Evaluating the Diversity and Quality of LLM Generated Content
Alexander Shypula, Shuo Li, Botong Zhang, Vishakh Padmakumar, Kayo Yin, Osbert Bastani
TL;DR
This work identifies the gap in measuring diversity that is meaningful for open-ended LLM outputs by defining effective semantic diversity, which accounts for outputs meeting a quality threshold. It formalizes the framework with a validity function $V$ and a semantic map $S$, and introduces two robust diversity measures, $Div_{fixed}$ and $Div_{pair}$, to compare outputs while controlling for sample size.

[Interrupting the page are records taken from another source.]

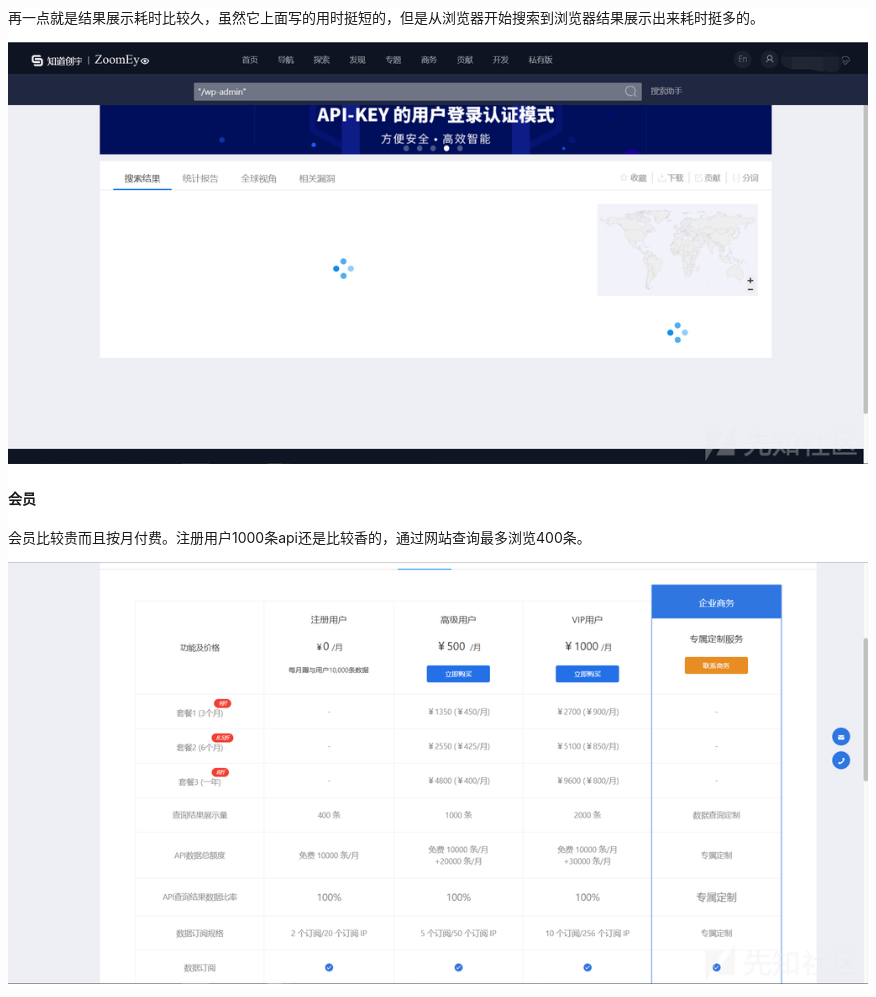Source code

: 再一点就是结果展示耗时比较久，虽然它上面写的用时挺短的，但是从浏览器开始搜索到浏览器结果展示出来耗时挺多的。

[![](assets/1698897167-c23079df52ab1aedbcb91f10bc285324.png)](https://xzfile.aliyuncs.com/media/upload/picture/20210401145152-bd862a60-92b6-1.png)

#### 会员

会员比较贵而且按月付费。注册用户1000条api还是比较香的，通过网站查询最多浏览400条。

[![](assets/1698897167-c09776cb22b405cc1743a391549039db.png)](https://xzfile.aliyuncs.com/media/upload/picture/20210401145152-bdb3b70a-92b6-1.png)
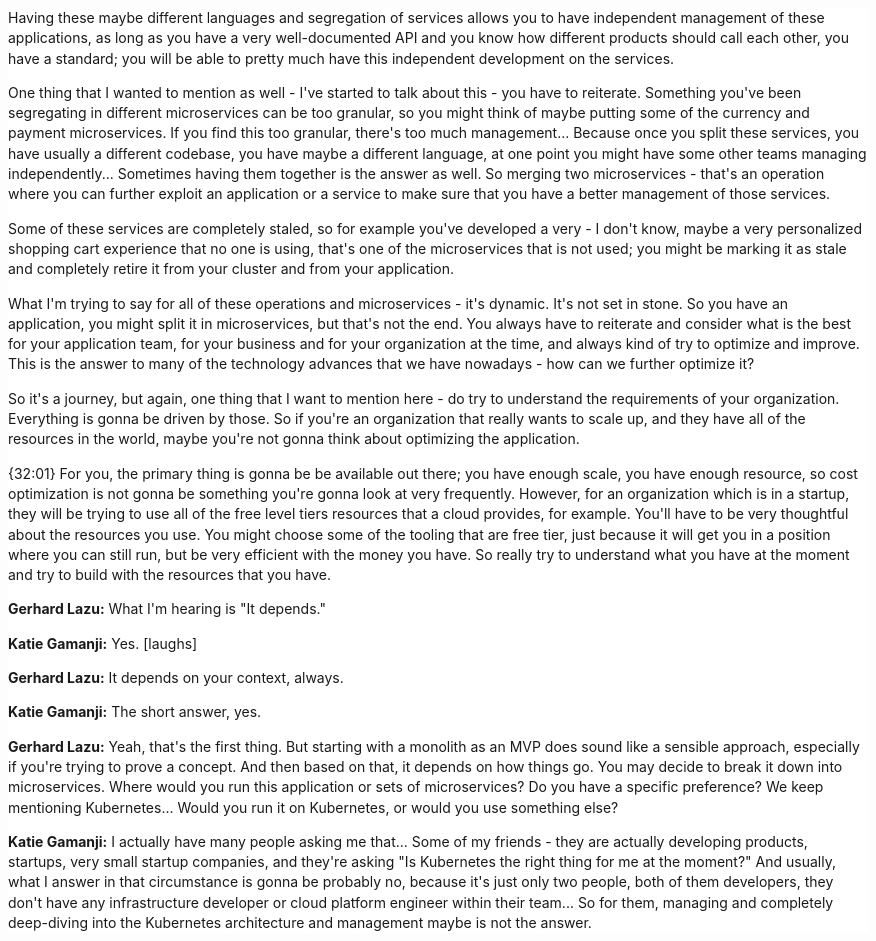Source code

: Having these maybe different languages and segregation of services allows you to have independent management of these applications, as long as you have a very well-documented API and you know how different products should call each other, you have a standard; you will be able to pretty much have this independent development on the services.

One thing that I wanted to mention as well - I've started to talk about this - you have to reiterate. Something you've been segregating in different microservices can be too granular, so you might think of maybe putting some of the currency and payment microservices. If you find this too granular, there's too much management... Because once you split these services, you have usually a different codebase, you have maybe a different language, at one point you might have some other teams managing independently... Sometimes having them together is the answer as well. So merging two microservices - that's an operation where you can further exploit an application or a service to make sure that you have a better management of those services.

Some of these services are completely staled, so for example you've developed a very - I don't know, maybe a very personalized shopping cart experience that no one is using, that's one of the microservices that is not used; you might be marking it as stale and completely retire it from your cluster and from your application.

What I'm trying to say for all of these operations and microservices - it's dynamic. It's not set in stone. So you have an application, you might split it in microservices, but that's not the end. You always have to reiterate and consider what is the best for your application team, for your business and for your organization at the time, and always kind of try to optimize and improve. This is the answer to many of the technology advances that we have nowadays - how can we further optimize it?

So it's a journey, but again, one thing that I want to mention here - do try to understand the requirements of your organization. Everything is gonna be driven by those. So if you're an organization that really wants to scale up, and they have all of the resources in the world, maybe you're not gonna think about optimizing the application.

\{32:01\} For you, the primary thing is gonna be be available out there; you have enough scale, you have enough resource, so cost optimization is not gonna be something you're gonna look at very frequently. However, for an organization which is in a startup, they will be trying to use all of the free level tiers resources that a cloud provides, for example. You'll have to be very thoughtful about the resources you use. You might choose some of the tooling that are free tier, just because it will get you in a position where you can still run, but be very efficient with the money you have. So really try to understand what you have at the moment and try to build with the resources that you have.

**Gerhard Lazu:** What I'm hearing is "It depends."

**Katie Gamanji:** Yes. \[laughs\]

**Gerhard Lazu:** It depends on your context, always.

**Katie Gamanji:** The short answer, yes.

**Gerhard Lazu:** Yeah, that's the first thing. But starting with a monolith as an MVP does sound like a sensible approach, especially if you're trying to prove a concept. And then based on that, it depends on how things go. You may decide to break it down into microservices. Where would you run this application or sets of microservices? Do you have a specific preference? We keep mentioning Kubernetes... Would you run it on Kubernetes, or would you use something else?

**Katie Gamanji:** I actually have many people asking me that... Some of my friends - they are actually developing products, startups, very small startup companies, and they're asking "Is Kubernetes the right thing for me at the moment?" And usually, what I answer in that circumstance is gonna be probably no, because it's just only two people, both of them developers, they don't have any infrastructure developer or cloud platform engineer within their team... So for them, managing and completely deep-diving into the Kubernetes architecture and management maybe is not the answer.
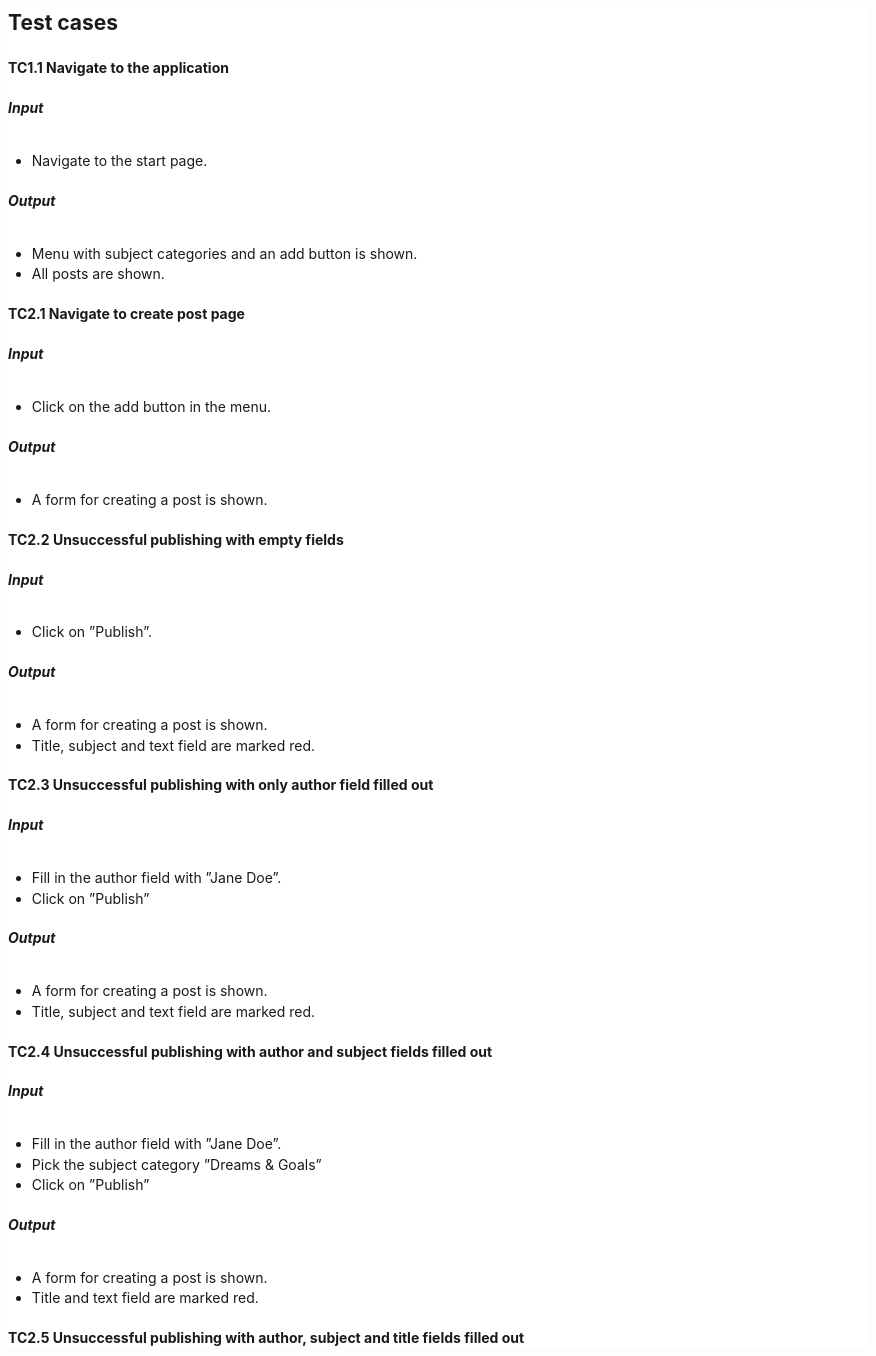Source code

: ## Test cases

#### **TC1.1 Navigate to the application**

###### **Input**
- Navigate to the start page.

###### **Output**
- Menu with subject categories and an add button is shown. 
- All posts are shown.

#### **TC2.1 Navigate to create post page**

###### **Input**
- Click on the add button in the menu.

###### **Output**
- A form for creating a post is shown.

#### **TC2.2 Unsuccessful publishing with empty fields**

###### **Input**
- Click on ”Publish”.

###### **Output**
- A form for creating a post is shown.
- Title, subject and text field are marked red.

#### **TC2.3 Unsuccessful publishing with only author field filled out**

###### **Input**
- Fill in the author field with ”Jane Doe”.
- Click on ”Publish”

###### **Output**
- A form for creating a post is shown.
- Title, subject and text field are marked red.

#### **TC2.4 Unsuccessful publishing with author and subject fields filled out**

###### **Input**
- Fill in the author field with ”Jane Doe”.
- Pick the subject category ”Dreams & Goals”
- Click on ”Publish”

###### **Output**
- A form for creating a post is shown.
- Title and text field are marked red.

#### **TC2.5 Unsuccessful publishing with author, subject and title fields filled out**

Through large-scale experiments across Llama-2 and Llama-3.1 families with varying post-training strategies (SFT, DPO, PPO, GRPO) and prompt templates, it uncovers counterintuitive results: preference-tuning, especially RL, increases effective semantic diversity by producing more high-quality outputs despite reducing lexical and syntactic diversity, while larger models raise semantic diversity without diminishing form diversity. The findings imply practical guidance for open-ended generation and synthetic data tasks, showing that smaller models can be more parameter-efficient for generating unique content, and that semantic-focused diversity metrics are essential for evaluating and guiding post-training strategies. The proposed framework is broadly applicable across domains and can inform future developments in alignment and evaluation of LLMs for diverse, high-quality outputs.
Abstract
Recent work suggests that preference-tuning techniques--including Reinforcement Learning from Human Preferences (RLHF) methods like PPO and GRPO, as well as alternatives like DPO--reduce diversity, creating a dilemma given that such models are widely deployed in applications requiring diverse outputs. To address this, we introduce a framework for measuring effective semantic diversity--diversity among outputs that meet quality thresholds--which better reflects the practical utility of large language models (LLMs). Using open-ended tasks that require no human intervention, we find counterintuitive results: although preference-tuned models--especially those trained via RL--exhibit reduced lexical and syntactic diversity, they produce greater effective semantic diversity than SFT or base models, not from increasing diversity among high-quality outputs, but from generating more high-quality outputs overall. We discover that preference tuning reduces syntactic diversity while preserving semantic diversity--revealing a distinction between diversity in form and diversity in content that traditional metrics often overlook. Our analysis further shows that smaller models are consistently more parameter-efficient at generating unique content within a fixed sampling budget, offering insights into the relationship between model scaling and diversity. These findings have important implications for applications that require diverse yet high-quality outputs, from creative assistance to synthetic data generation.